Monday, November 25, 2013

A golden rule of performance optimization

Of course, one shouldn't optimize what doesn't need optimization, so one should use profiler to see what's slow. At least YourKit allows for two kinds of performance profiling: sampling and tracing. The first one reports which code takes most time, and the second one also includes invocation counts for each method. And the rule is:

One should look at both sampling profiles and the ones with invocation counts.

Sampling profiles show you where a program is slow. Tracing profiles show why it's slow. It's quite often that I see some innocent things in the snapshots, like getting a value from a hash table. This doesn't mean that I should optimize hash table, it means that it's called zillions of times. So I should step back several stack frames and look carefully at the algorithm, trying to decrease its time complexity. Invocation count information helps to find the exact abstraction level I should pay attention to.

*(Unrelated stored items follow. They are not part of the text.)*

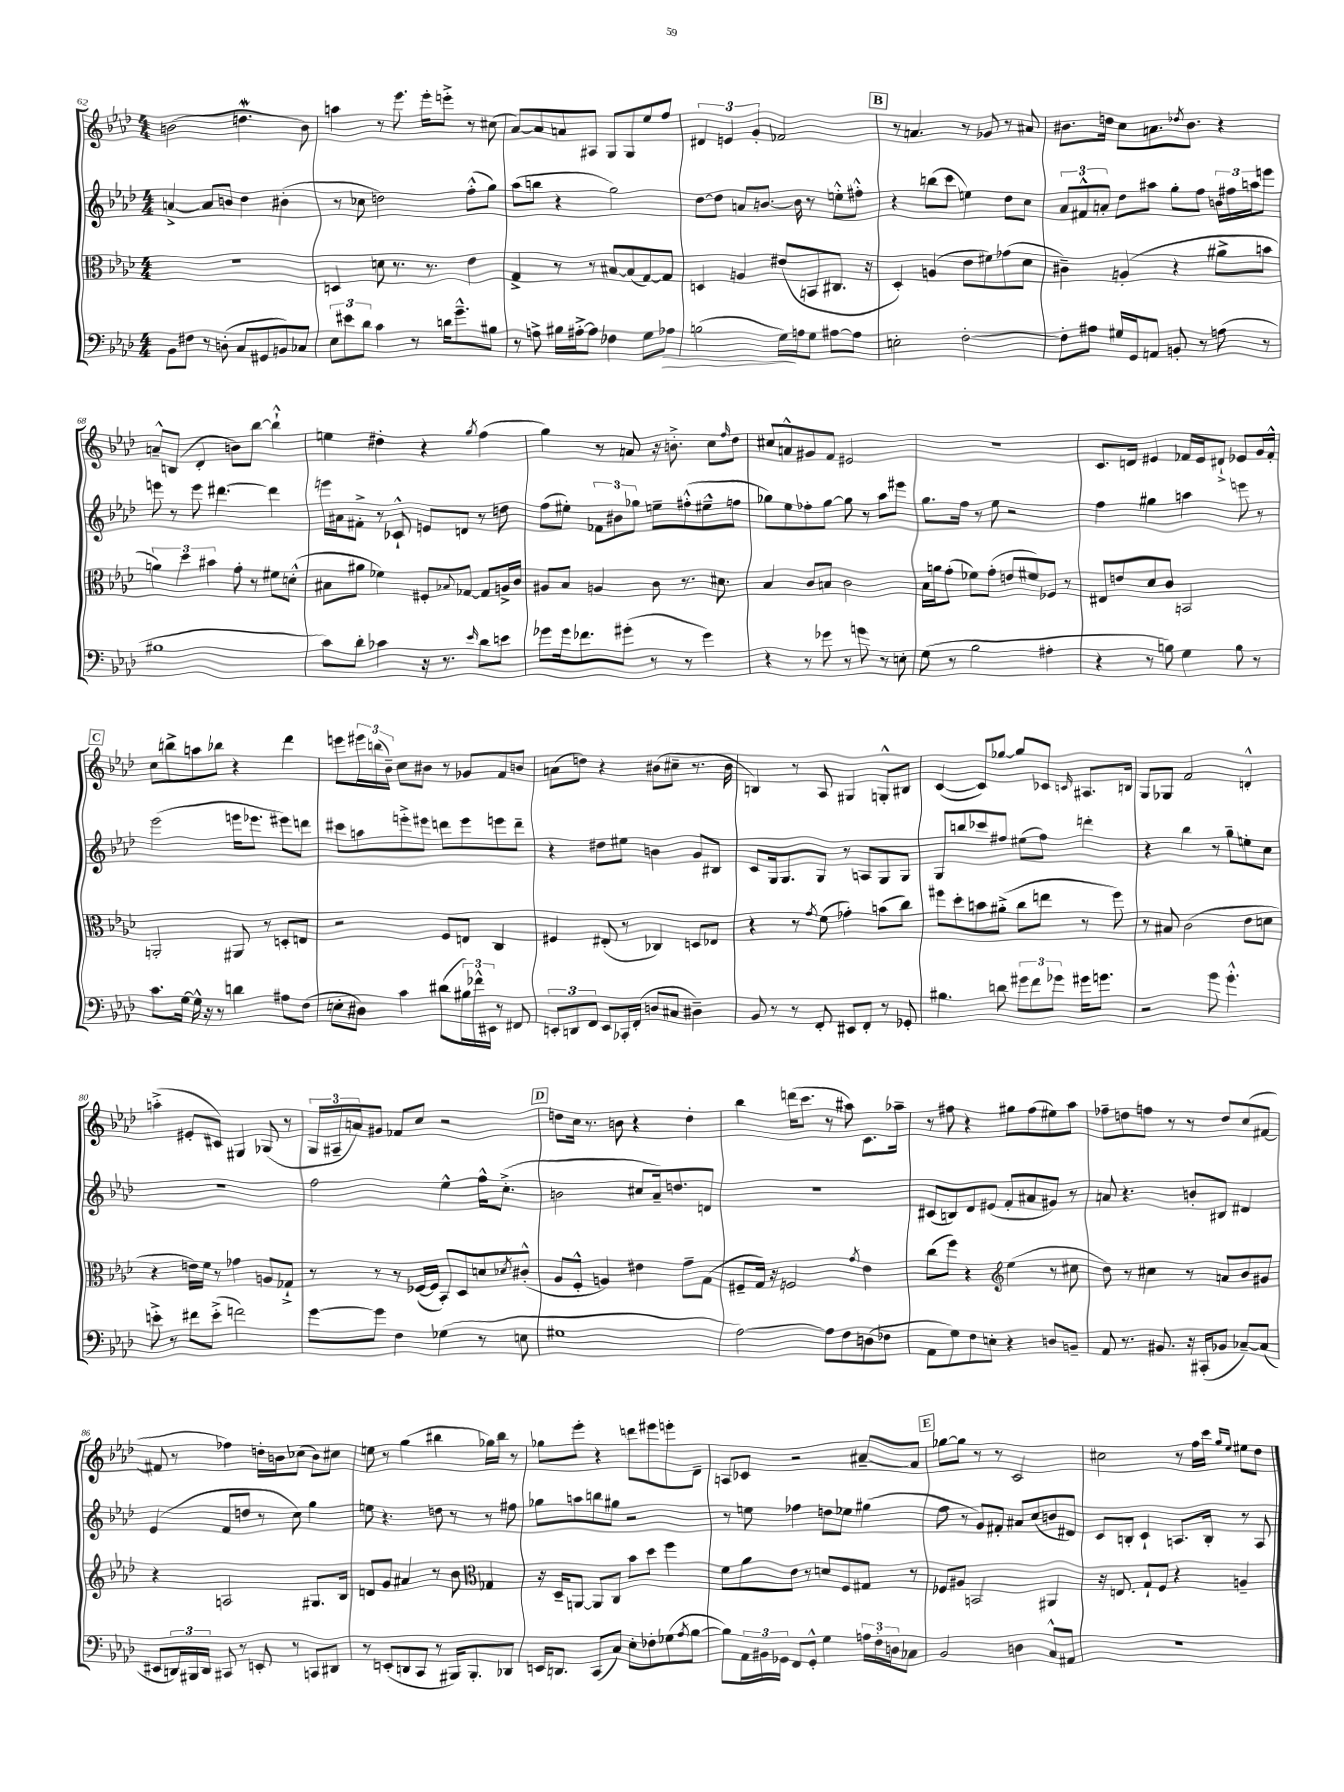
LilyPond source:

<<
\new StaffGroup <<
\new Staff = "s0" {
    \clef treble \key aes \major \numericTimeSignature \time 4/4
    b'2( d''4.\mordent b'8) |
    a''4 r8 ees'''8. ees'''16-. e'''8-.-> r8 cis''8( |
    aes'8~) aes'8 a'8 ais8 g8 g8 ees''8 f''8 |
    \tuplet 3/2 { dis'4 e'4 g'4-. } fes'2 |
    \mark \markup { \box "B" } r8 a'4. r8 ges'8 r8 ais'8 |
    bis'8. d''16 c''8 a'8. \acciaccatura { des''8 } bis'8. r4 |
    a'8---^ b8( des'4-. b'8) bes''8~ bes''4-!-^ |
    e''4 dis''4-. r4 \acciaccatura { g''8 } f''4( |
    g''4) r8 a'8 r16 b'8.-.-> c''8 \grace { f''16 } des''8 |
    cis''8 a'8-^ gis'8 f'8 eis'2 |
    R1 |
    c'8. d'16 eis'4 fes'16 eis'16 dis'8-!-> ees'8 g'16 fes'16-.-^ |
    \mark \markup { \box "C" } c''8 b''8-> a''8 bes''8 r4 des'''4 |
    e'''8 \tuplet 3/2 { eis'''16 b''16( bes'16--) } c''8 bis'8 r8 ges'8 f'8 b'8 |
    a'8( d''8) r4 bis'8( cis''8-- r8. bis'16 |
    b4) r8 aes8 gis4 g8-.-^ bis8 |
    c'4~( c'8) ges''8~ ges''8 ces'8 \grace { c'16 } ais8. b16 |
    g8 ges8 f'2 d'4-.-^ |
    a''4-.->( eis'8-. cis'8) gis4 ges8( r8 |
    \tuplet 3/2 { g16 ais16-- a'16) } gis'8 fes'8 c''8 r2 |
    \mark \markup { \box "D" } d''8 c''16 r8. b'8 r4 d''4-. |
    bes''4 d'''16( c'''8. r8 ais''8) c'8. aes''16-- |
    r8 fis''8 r4 gis''8 fis''8( eis''8) aes''8 |
    fes''8-- d''8 f''8 r8 r8 d''8 c''8( fis'8~ |
    fis'8 r8 fes''4) d''16-. b'16 ces''8( b'8) cis''8 |
    e''8 r8 g''4( bis''4 ges''16) bis''16 r8 |
    ges''8 ees'''8-. r4 d'''8 eis'''8 e'''8-. des'8-- |
    a8 ces'8 r2 ais'8~-- ais'8 |
    \mark \markup { \box "E" } ges''8~ ges''8 r8 r8 c'2 |
    cis''2 r8 f''16 c'''16 \grace { g''16 ees''16 } eis''8 des''8 \bar "|." |
}
\new Staff = "s1" {
    \clef treble \key aes \major \numericTimeSignature \time 4/4
    a'4~-> a'8 b'8 des''4 bis'4-.( |
    r8 ces''8 d''2) f''8-.-^( g''8) |
    aes''8( b''8 r4 g''2) |
    des''8~ des''8 a'8 b'8.~ b'16 r8 e''8-.-^ fis''8-.-^ |
    \mark \markup { \box "B" } r4 b''8( c'''8 e''4) des''8 c''8 |
    \tuplet 3/2 { aes'8 fis'8-^ a'8-. } des''8 ais''8 g''8-. f''8 \tuplet 3/2 { b'16 fis''16 a''16 } e'''8 |
    e'''8 r8 e'''8 dis'''4.~ dis'''4 |
    e'''16 ais'16 fis'8-.-> r8 ces'8-!-^ e'8 d'8 r8 d''8 |
    f''8( eis''8-.) \tuplet 3/2 { fes'8 bis'8 ges''8 } e''8-- fis''8-.-^( eis''8---^ f''8 |
    ges''8) ees''8 fes''8-. ges''8~ ges''8 r8 aes''8 eis'''8 |
    g''8. f''16 r8 ees''8 r2 |
    f''4 gis''4 a''4 e'''8 r8 |
    \mark \markup { \box "C" } ees'''2( e'''16 ees'''8. eis'''8) d'''8 |
    cis'''8 a''8 e'''8-.-> eis'''8 d'''8 eis'''8 e'''8 d'''8-- |
    r4 dis''8 eis''8 b'4 g'8 bis8 |
    c'8 g16 g8. g8 r8 a8 g8 g8 |
    g8 b''8 ces'''8 fis''8 eis''8( fis''8) d'''4-. |
    r4 bes''4 r8 g''8-- e''8-. c''8 |
    R1 |
    f''2 ees''4-^ f''16-^ c''8.-.->( |
    \mark \markup { \box "D" } b'2 cis''8 aes'16--) d''8. d'8 |
    R1 |
    cis'8( b8) des'8 eis'8( f'8-. ais'8 gis'8) r8 |
    a'8 r4. b'8-. bis8 dis'4 |
    ees'4( f'8 d''8 r8 c''8) g''4 |
    e''8 r4. d''8 r8 r8 fis''8 |
    ges''8 a''8 b''8 gis''8 r2 |
    r8 e''8 fes''4 d''8 ees''8 gis''4( |
    \mark \markup { \box "E" } f''8 r8 g'8) fis'8-. ais'8 c''8( b'8 dis'8) |
    c'8 b8-. c'4-! a8. b16-. r8 a8 \bar "|." |
}
\new Staff = "s2" {
    \clef alto \key aes \major \numericTimeSignature \time 4/4
    R1 |
    d4 d'8 r8. r8. ees'4 |
    g4-> r8 r8 bis8~ bis8( g8~) g8 |
    d4 a4 eis'8( b,8 cis8. r16 |
    \mark \markup { \box "B" } des4-.) a4( ees'8 fis'8) ges'8( des'8 |
    cis'4--) a4-.( r4 ais'8-> b'8 |
    \tuplet 3/2 { a'4) des''4 bis'4 } g'8-. r8 fis'8 d'8-.-^( |
    bis8 ais'8 fes'4) fis8-. \appoggiatura { bes8 } ges8~ ges8 a16-> c'16 |
    ais8 bes8 a4 c'8 r8. dis'8. |
    bes4 c'8 b8 c'2 |
    bes16 a'16 g'8-.( fes'8) g'8-.( e'8 fis'8) fes8 r8 |
    eis8 e'8 des'8 c'8 b,2 |
    \mark \markup { \box "C" } a,2-. ais,8 r8 d8-. e8 |
    r2 f8 e8 c4 |
    fis4 eis8-.( r8 ces4) d8 ees8 |
    r4 r8 \acciaccatura { g'8 } f'8( ges'4-.) b'8( c''8) |
    fis''8 des''8-. b'8 ais'8-.->( c''8 e''8 r8 fis''8) |
    r8 bis8 c'2( ees'8 d'8 |
    r4 e'16) f'16 r8 ges'4 a8 ges8-!-> |
    r8 r8 r8 fes16~( fes16 bes,8-.) des8 d'8 \acciaccatura { des'8 } cis'8-.-^( |
    \mark \markup { \box "D" } aes8 f8-.-^ a4) eis'4 g'8-- g8( |
    fis8-- g16) r16 f2 \acciaccatura { g'8 } ees'4 |
    c''8( f''8) r4 \clef treble ees''4( r8 cis''8 |
    des''8) r8 cis''4 r8 a'8 bes'8 gis'8 |
    r4 a2 gis8. bes16 |
    d'8 g'8 ais'4 r8 bes'8 \clef alto ges4 |
    r16 des16-- a,8~ a,8 c8 bes'8 des''8 f''4 |
    f'8 aes'8 ees'8 r8 d'8 f8 gis8 r8 |
    \mark \markup { \box "E" } fes8 ais8 b,2 ais,4 |
    r16 e8. g8-! f8 r4 a4-- \bar "|." |
}
\new Staff = "s3" {
    \clef bass \key aes \major \numericTimeSignature \time 4/4
    bes,8 fis8 r8 d8-.( c8 gis,8 b,8) ces8 |
    \tuplet 3/2 { ees8 eis'8 des'8 } c'4 r8 d'16 g'8.---^ bis8 |
    r8 a8-> bis16 ais16~-.-> ais8 fes4 g8 aes8\> |
    b2( g16\!) a16 g8 ais8~ ais8 |
    \mark \markup { \box "B" } e2-. f2~-. |
    f8-. ais8 gis16 g,16 a,8 b,8-. r8 a8( r8 |
    bis1 |
    c'8) des'8-. ces'4 r16 r8. \grace { ees'16 } des'8 e'8 |
    ges'8 ges'16 fes'8. gis'8-.( r8 r8 gis'4) |
    r4 r8 ges'8 r8 g'8 r8 e8-. |
    g8( r8 bes2 ais4-. |
    r4 r8 b8) g4 b8 r8 |
    \mark \markup { \box "C" } c'8. g16~ g16-^ r16 r8 d'4 ais8 f8( |
    e8-. dis8) c'4 dis'8( \tuplet 3/2 { bis16) fes'16-^ eis,16 } r8 fis,8 |
    \tuplet 3/2 { e,8-. d,8 f,8 } e,8 ces,16-. f,16-.( d8 cis8 dis4--) |
    bes,8 r8 r8 f,8-. eis,8 f,8-. r8 ges,8-. |
    bis4. d'8 \tuplet 3/2 { gis'8 f'8 ges'8 } gis'16 g'8. |
    r2 g'8 g'4.-.-^ |
    e'8-.-> r8 fis'8 e'8-.->( f'2) |
    g'8~ g'8 f4 ges4( r8 e8 |
    \mark \markup { \box "D" } gis1 |
    aes2~) aes8 f8 d8( fes8 |
    aes,8 g8) f8 e8-. r4 d8 b,8-- |
    aes,8 r8. bis,8. r16 cis,16-.( bes,8 ces8~--) ces8( |
    eis,8 \tuplet 3/2 { d,16) bis,,16 d,16 } cis,8 r8 e,8-. r8 c,8 dis,8 |
    r8 e,8-.( d,8 c,8 r8 bis,,16) bis,,8.-. des,8 |
    e,16 d,8. c,8( c8) ees8-. fes8-. ges8( \acciaccatura { aes8 } bes8~ |
    bes8) \tuplet 3/2 { aes,16 bis,16 ges,16 } f,8 ges,8-.-^ g4 \tuplet 3/2 { a16 f16-. d16 } ces8 |
    \mark \markup { \box "E" } bes,2 d4 c8-^ ais,8 |
    R1 \bar "|." |
}
>>
>>
\layout { \context { \Score currentBarNumber = #62 } }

Sadly one can't use only tracing profiles, even if they also report the time each method takes. It's like quantum mechanics: the tracing overhead affects the time reported too significantly, and one can't trust it anymore.

In some cases it's obvious where the algorithm is inefficient, and sampling snapshots are enough. But increasingly often I find it to be not the case.

Yes, it's all well-known. And it's been about 15 years ago that I first read (and agreed) that algorithm optimization gives much better results than low-level one. But to learn something and to realize it, understand it deeply, are completely different things.